Ein honduranischer Taxifahrer erzählt (51)

Markt Honduras 1

Einheimischen-Markt in Tegucigalpa

Fahrt zum Einheimischen Markt

Don Omar, mein honduranischer Taxifahrer, den ich für Freunde und Bekannte bei Bedarf bemühe, auch mal für mich, wenn eine Fahrt zum Einheimischen-Markt ansteht (Puro-Kauf), und ich kamen am Wochenende länger ins Gespräch.

Wie denn das so abliefe bei der »Kriegssteuer«-Eintreibung, wollte ich wissen. Tja, meinte er, meist kommen sie am Freitag mit ‘ner großen schwarzen Karre, zeigen mir eine AK-47 (sowjetisches halbautomatisches Kriegsgewehr = Kalaschnikow), sagen meist gar nichts und bekommen dann 120 Lempiras (etwa 12 Dollar). Insgesamt also etwa 500 Dollar jährlich, dazu verlangen sie noch 500 Dollar Aguinaldo (Weihnachtsgeld) im Dezember.

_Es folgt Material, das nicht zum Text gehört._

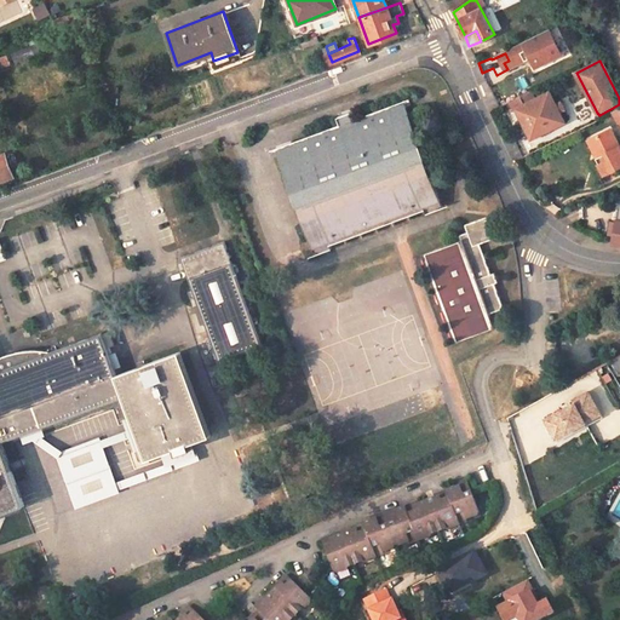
[(533,91),(526,76),(514,82),(504,87),(501,81),(489,86),(499,107),(533,91)]
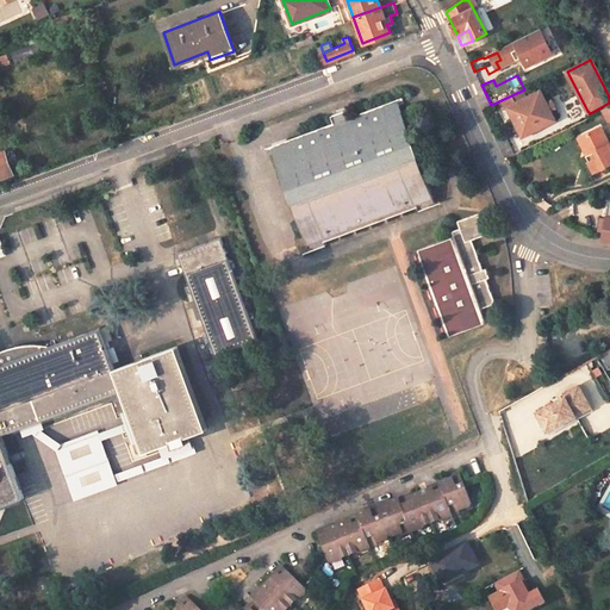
[(502,75),(493,80),(496,86),(505,81),(502,75)]
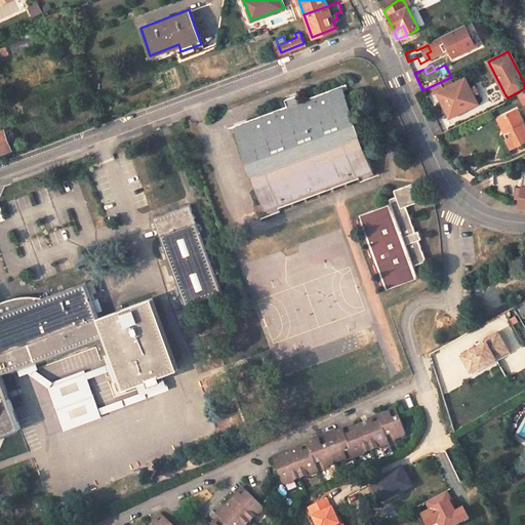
[(466,79),(438,92),(450,117),(478,103),(466,79)]
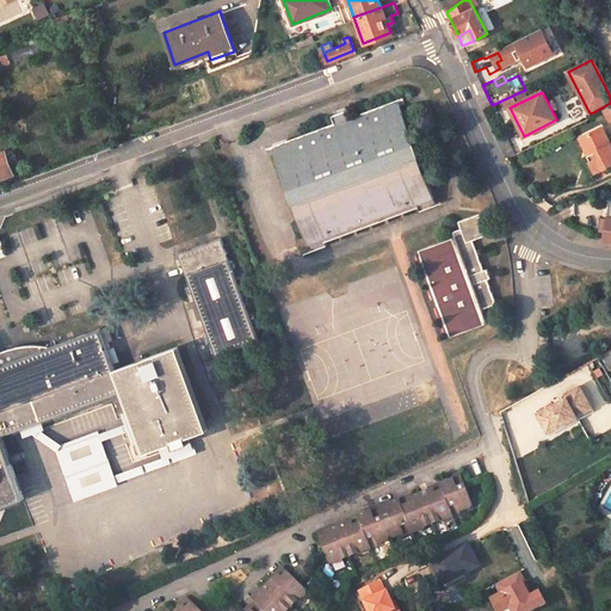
[(332,125),(270,148),(307,252),(433,204),(396,102),(349,119),(346,110),(328,117),(332,125)]
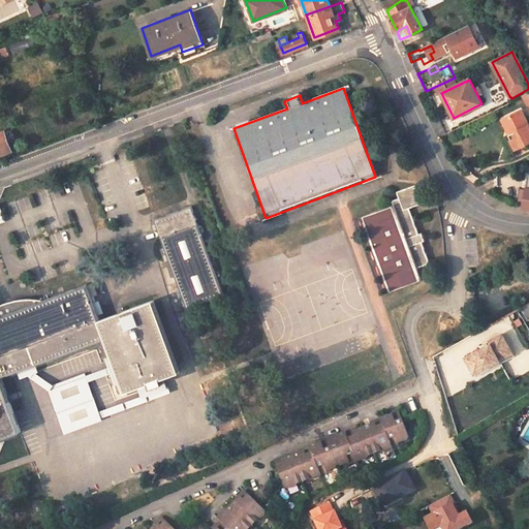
[(515,150),(528,143),(528,125),(528,126),(521,111),(503,120),(510,134),(507,136),(515,150)]
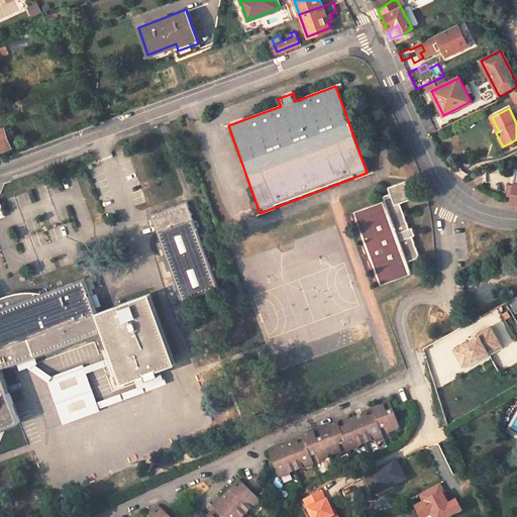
[(385,201),(351,214),(380,287),(415,273),(410,260),(418,256),(419,253),(413,236),(416,235),(413,226),(409,228),(400,204),(413,199),(406,181),(388,187),(391,194),(384,197),(385,201)]
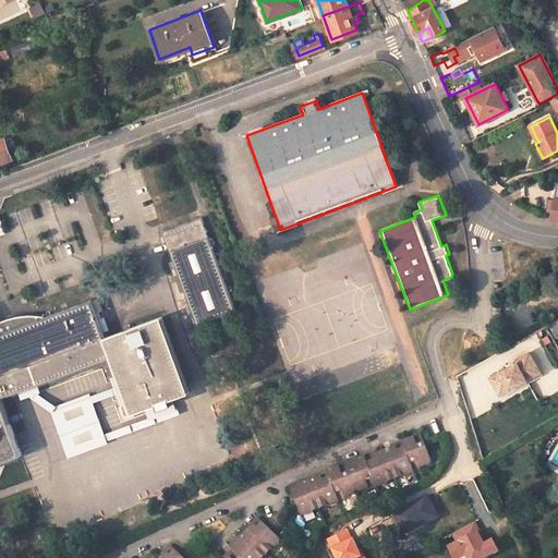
[(201,220),(162,235),(196,327),(235,313),(201,220)]
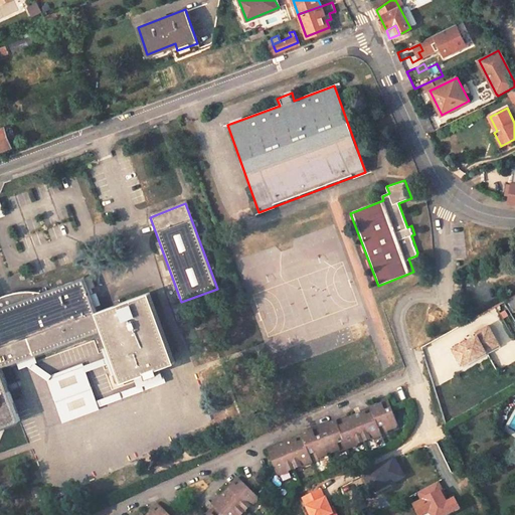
[(81,278),(0,308),(0,425),(19,419),(0,369),(0,366),(101,329),(121,379),(174,360),(149,294),(96,313),(81,278)]
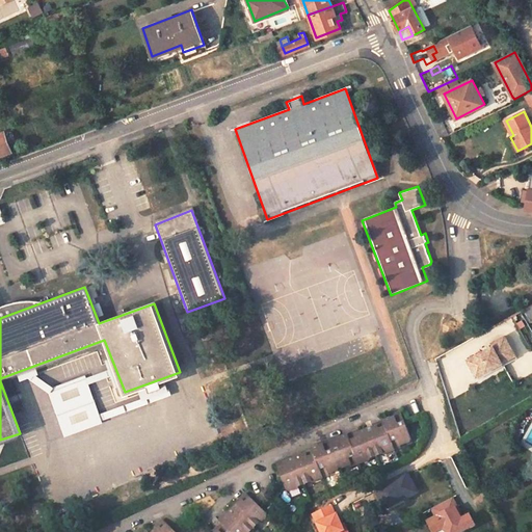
[(97,316),(103,314),(99,302),(92,304),(97,316)]
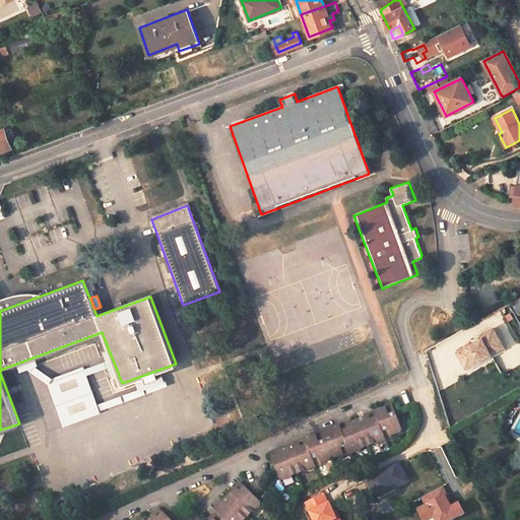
[(494,328),(480,335),(481,338),(457,351),(465,368),(504,347),(494,328)]
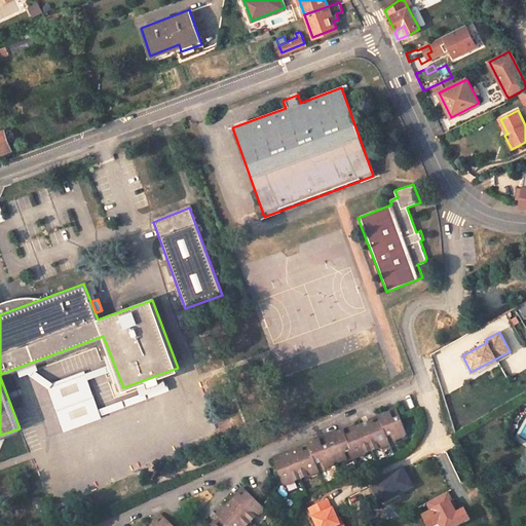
[(452,342),(457,351),(468,345),(462,336),(452,342)]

Wer die denn schickt, frage ich ihn. Nun, es sind die Banden wie die M18 in seinem Fall, die sind aber verbandelt mit den Polizisten und den Politikern – deswegen ist es völlig aussichtslos, das irgendwo zu melden. Die, die es taten, gehören zu den 51 ermordeten Taxifahrern in Tegucigalpa – im letzten halben Jahr, meint er. Dazu kommt, dass manche Kollegen auch schon von zwei Banden geplündert wurden – wenn ihm das passiert, wird er nur noch ausgewählte Leute (wie dich, funkelt er mich an) fahren. Weniger Arbeit, weniger Verdienst, aber sicherer.

Markt Honduras 2Kann man hier leben?

Ja, man kann. Jemand wie ich lebt hier »low profile«, so weit das möglich ist. Das heißt, auf der Straße zeige ich nie, dass ich einen Compi in meinem Rucksack haben könnte oder dass ich ein Smartphone dabei habe. Ich gehe mittlerweile nur noch selten abends weg, und wenn, dann zu sicheren Plätzen. Meine Heimstatt liegt in einem abgesicherten Stadtteil mit Wachen, meterhohen Mauern und Stacheldraht, der manchmal auch noch unter Spannung steht.

Nächtliche Rückfahrten von Geschäftstreffen sind verboten (Anweisung der Botschaft…), Autofenster müssen schwarz getönt sein und bei offenem Fenster fahren, ist auch nicht. Mein Vehikel lasse ich nie unbeaufsichtigt rumstehen, wenn nötig, fahre ich nur noch mit vertrauenswürdigen Taxifahrern.

Wie es mir dabei geht?

Das positive Lebensgefühl insgesamt wird reduziert durch die Einschränkungen, langsam und nachhaltig. Jetzt am Ende meiner Zeit hier spüre ich diese Ketten deutlicher durch die Vorfreude auf Deutschland. Spaziergänge allein im Wald, abendliche Streifzüge – alles ziemlich undenkbar hier, tauchen als Fantasien auf. Wenn ich das meinen Freunden hier erzähle, merke ich, dass sie ganz große sehnsuchtsvolle Augen bekommen. Diese Freiheit, wie wir sie in Europa kennen, aber meist gar nicht mehr zu schätzen wissen, bringt sie auch oft zu der Frage: Kannst du mich nicht mitnehmen?